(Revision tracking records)
□ □ □

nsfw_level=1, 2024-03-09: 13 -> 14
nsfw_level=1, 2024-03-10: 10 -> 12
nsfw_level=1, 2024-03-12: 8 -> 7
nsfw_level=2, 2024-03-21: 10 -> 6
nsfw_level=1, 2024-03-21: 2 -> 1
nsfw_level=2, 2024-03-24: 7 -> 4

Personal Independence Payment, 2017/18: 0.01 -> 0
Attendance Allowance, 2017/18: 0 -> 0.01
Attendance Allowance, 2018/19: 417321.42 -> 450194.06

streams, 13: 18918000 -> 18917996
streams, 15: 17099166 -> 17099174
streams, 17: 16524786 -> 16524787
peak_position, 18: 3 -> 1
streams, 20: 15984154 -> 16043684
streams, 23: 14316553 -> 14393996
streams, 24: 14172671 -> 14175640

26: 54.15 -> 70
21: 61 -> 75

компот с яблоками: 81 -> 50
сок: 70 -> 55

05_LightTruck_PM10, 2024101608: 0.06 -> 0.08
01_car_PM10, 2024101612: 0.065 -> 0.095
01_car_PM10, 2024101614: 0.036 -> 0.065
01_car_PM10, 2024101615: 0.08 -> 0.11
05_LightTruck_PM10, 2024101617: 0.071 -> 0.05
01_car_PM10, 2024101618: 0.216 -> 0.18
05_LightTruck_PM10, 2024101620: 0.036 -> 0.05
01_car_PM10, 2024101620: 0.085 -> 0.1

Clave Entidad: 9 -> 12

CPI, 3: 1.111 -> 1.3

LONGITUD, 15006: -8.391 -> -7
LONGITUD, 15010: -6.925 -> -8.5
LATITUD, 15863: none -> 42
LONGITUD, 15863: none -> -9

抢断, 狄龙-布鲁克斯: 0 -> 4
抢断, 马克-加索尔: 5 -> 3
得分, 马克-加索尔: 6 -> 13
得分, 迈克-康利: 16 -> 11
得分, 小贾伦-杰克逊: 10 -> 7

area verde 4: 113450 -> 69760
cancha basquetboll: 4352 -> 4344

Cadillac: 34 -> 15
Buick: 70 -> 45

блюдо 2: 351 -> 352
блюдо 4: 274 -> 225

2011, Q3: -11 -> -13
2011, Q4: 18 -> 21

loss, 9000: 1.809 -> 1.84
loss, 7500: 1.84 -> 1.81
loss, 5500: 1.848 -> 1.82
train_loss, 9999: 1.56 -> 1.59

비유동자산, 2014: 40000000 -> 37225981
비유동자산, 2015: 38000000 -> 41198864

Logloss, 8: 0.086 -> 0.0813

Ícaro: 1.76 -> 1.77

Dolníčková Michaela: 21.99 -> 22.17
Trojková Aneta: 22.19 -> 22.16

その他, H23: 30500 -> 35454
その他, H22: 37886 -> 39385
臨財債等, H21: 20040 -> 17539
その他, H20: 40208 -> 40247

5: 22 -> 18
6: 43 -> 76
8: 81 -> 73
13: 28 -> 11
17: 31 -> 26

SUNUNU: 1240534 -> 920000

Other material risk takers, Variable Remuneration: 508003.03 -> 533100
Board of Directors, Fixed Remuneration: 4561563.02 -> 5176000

□ □ □

Throughout the data above, copy all lines where the word "none" is found.

LATITUD, 15863: none -> 42
LONGITUD, 15863: none -> -9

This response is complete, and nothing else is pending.